Senate Bill 333, sponsored by Hertz, would put a law on the books that would make trespassing with a drone a crime. It would apply to unmanned aerial vehicles operating above or below a person’s private property without permission. There would be exclusions for work conducted by the government surrounding traffic studies, law enforcement responses and firefighting, among a few others. It passed second reading in a 38-12 vote.
Senate Bill 420 from Friedel, passed second reading in a 31-19 vote. The bill moves elections for city councils and mayors to even years. Friedel said the bill keeps school board elections out of the changes so the boards can be in place when a school year starts. He said he felt citizens were tired of voting in so many different elections and that his bill would streamline the process.
Senate Bill 348 from Sen. Tom McGillvray, R-Billings, failed on second reading in a 22-28 vote. His bill would have removed the guaranteed annual benefit adjustment for new employees in state defined benefit retirement systems. Opponents of the bill said it was not a good bill to run when the state is trying to recruit and retain more public employees, while proponents on the floor said it generally was a good start at fixing the increasing pension liabilities.
Senate Bill 393, sponsored by Majority Leader Fitzpatrick, passed second reading in a 33-16 vote. His bill revises campaign finance laws to make it so a campaign treasurer does not have to be a registered voter and changes the way candidates would have to file reports if they are running unopposed in a race. The measure also changes when a candidate would have to report certain contributions and expenditures regarding their campaign account.
Senate Bill 483 from Sen. Christopher Pope, D-Bozeman, passed second reading in a 30-20 vote. The bill sets up the ability for the state to enter into public-private partnerships on large public development projects.

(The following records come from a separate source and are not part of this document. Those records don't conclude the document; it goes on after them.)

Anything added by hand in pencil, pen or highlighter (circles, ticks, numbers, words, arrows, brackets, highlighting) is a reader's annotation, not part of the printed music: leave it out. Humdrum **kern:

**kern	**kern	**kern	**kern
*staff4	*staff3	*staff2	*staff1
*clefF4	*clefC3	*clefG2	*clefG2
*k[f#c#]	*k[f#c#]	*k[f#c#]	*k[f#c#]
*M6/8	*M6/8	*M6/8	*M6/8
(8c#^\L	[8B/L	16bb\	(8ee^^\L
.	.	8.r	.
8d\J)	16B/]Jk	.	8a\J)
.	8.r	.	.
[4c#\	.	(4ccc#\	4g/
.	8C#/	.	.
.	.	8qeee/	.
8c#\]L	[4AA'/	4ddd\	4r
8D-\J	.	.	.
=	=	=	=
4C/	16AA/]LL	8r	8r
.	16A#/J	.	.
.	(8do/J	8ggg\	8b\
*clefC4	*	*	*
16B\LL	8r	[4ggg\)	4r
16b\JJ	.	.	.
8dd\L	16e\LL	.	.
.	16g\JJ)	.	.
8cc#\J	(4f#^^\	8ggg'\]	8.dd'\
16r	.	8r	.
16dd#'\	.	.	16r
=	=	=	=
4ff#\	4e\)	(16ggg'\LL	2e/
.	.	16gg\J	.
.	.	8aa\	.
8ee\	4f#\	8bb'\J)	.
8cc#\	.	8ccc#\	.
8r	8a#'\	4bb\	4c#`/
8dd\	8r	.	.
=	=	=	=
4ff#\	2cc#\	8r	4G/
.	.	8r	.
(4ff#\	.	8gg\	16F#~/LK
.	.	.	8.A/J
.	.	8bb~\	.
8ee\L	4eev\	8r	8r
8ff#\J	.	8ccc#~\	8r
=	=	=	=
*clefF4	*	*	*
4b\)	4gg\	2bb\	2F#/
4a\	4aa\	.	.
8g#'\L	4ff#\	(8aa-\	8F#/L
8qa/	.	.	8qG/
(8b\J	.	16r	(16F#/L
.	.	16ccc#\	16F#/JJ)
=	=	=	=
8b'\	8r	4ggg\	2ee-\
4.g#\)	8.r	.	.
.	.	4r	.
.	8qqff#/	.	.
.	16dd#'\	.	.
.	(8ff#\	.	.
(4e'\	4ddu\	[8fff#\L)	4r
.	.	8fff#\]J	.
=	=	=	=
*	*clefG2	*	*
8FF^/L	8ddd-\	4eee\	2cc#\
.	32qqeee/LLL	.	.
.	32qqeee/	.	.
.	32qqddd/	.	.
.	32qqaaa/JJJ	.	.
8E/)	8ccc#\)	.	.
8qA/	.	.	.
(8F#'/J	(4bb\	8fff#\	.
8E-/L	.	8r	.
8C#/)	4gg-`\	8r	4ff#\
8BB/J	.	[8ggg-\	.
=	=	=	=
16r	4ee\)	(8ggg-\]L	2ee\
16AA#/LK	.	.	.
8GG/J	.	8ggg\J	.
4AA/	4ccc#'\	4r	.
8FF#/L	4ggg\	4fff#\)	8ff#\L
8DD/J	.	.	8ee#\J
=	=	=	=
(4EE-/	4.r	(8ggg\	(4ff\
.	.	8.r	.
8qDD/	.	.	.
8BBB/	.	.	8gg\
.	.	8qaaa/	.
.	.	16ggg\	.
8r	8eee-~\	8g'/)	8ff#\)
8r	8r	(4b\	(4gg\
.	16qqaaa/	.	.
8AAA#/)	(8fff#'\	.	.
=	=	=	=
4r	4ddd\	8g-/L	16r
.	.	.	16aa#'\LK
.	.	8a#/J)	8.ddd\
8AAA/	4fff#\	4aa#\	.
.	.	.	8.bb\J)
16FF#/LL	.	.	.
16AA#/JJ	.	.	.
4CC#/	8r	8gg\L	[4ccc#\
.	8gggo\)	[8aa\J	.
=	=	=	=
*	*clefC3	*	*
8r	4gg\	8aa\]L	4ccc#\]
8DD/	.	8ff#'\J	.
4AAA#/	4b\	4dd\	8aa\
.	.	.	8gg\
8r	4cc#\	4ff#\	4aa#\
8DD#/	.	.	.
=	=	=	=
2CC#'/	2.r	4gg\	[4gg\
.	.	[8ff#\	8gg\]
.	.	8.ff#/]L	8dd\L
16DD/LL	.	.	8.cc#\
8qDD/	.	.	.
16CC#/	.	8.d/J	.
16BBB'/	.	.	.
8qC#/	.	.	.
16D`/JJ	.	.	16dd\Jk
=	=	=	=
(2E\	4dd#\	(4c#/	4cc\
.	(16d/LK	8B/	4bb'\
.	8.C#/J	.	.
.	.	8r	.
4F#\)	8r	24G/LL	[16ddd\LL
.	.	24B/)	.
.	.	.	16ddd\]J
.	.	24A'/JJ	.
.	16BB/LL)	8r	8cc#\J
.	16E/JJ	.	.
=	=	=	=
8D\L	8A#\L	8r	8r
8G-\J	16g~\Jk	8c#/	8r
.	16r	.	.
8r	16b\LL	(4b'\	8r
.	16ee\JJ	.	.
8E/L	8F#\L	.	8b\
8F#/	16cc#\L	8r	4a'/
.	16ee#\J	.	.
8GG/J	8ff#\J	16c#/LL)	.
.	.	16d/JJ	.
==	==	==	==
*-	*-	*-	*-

He mentioned community college residence halls, state hospitals and prisons as possible sites that the partnerships could work on. There are exemptions that would not allow the partnerships to construct toll roads or bridges or broadband infrastructure projects.
Senate Bill 323, sponsored by Sen. Jeremy Trebas, R-Great Falls, passed second reading on a 42-8 vote. The bill would allow for duplexes, triplexes and fourplexes to be zoned in cities under the same zoning laws used for single-family residences. Cities with at least 5,000 residents would have to allow duplexes, while cities with populations above 50,000 would have to allow all three residence types to be zoned under single-family regulations.
Senate Bill 402, sponsored by Sen. Willis Curdy, D-Missoula, which would have allowed hazard pay for firefighters working on an uncontrolled fire or working at an incident helibase, failed on second reading in a 24-26 vote.
Trebas’s Senate Bill 464, which was blasted to the floor on Tuesday, passed second reading in a 30-20 vote. The bill would require peace officers administering a witness lineup to be unaware of which person in the lineup was the suspected perpetrator. Trebas told the Senate the bill would remove any unintended bias from those lineups and lead to fewer wrongful convictions. He said smaller departments have the option to use a lineup that prevents the administrator of the lineup from seeing which member of the lineup was being viewed by the witness.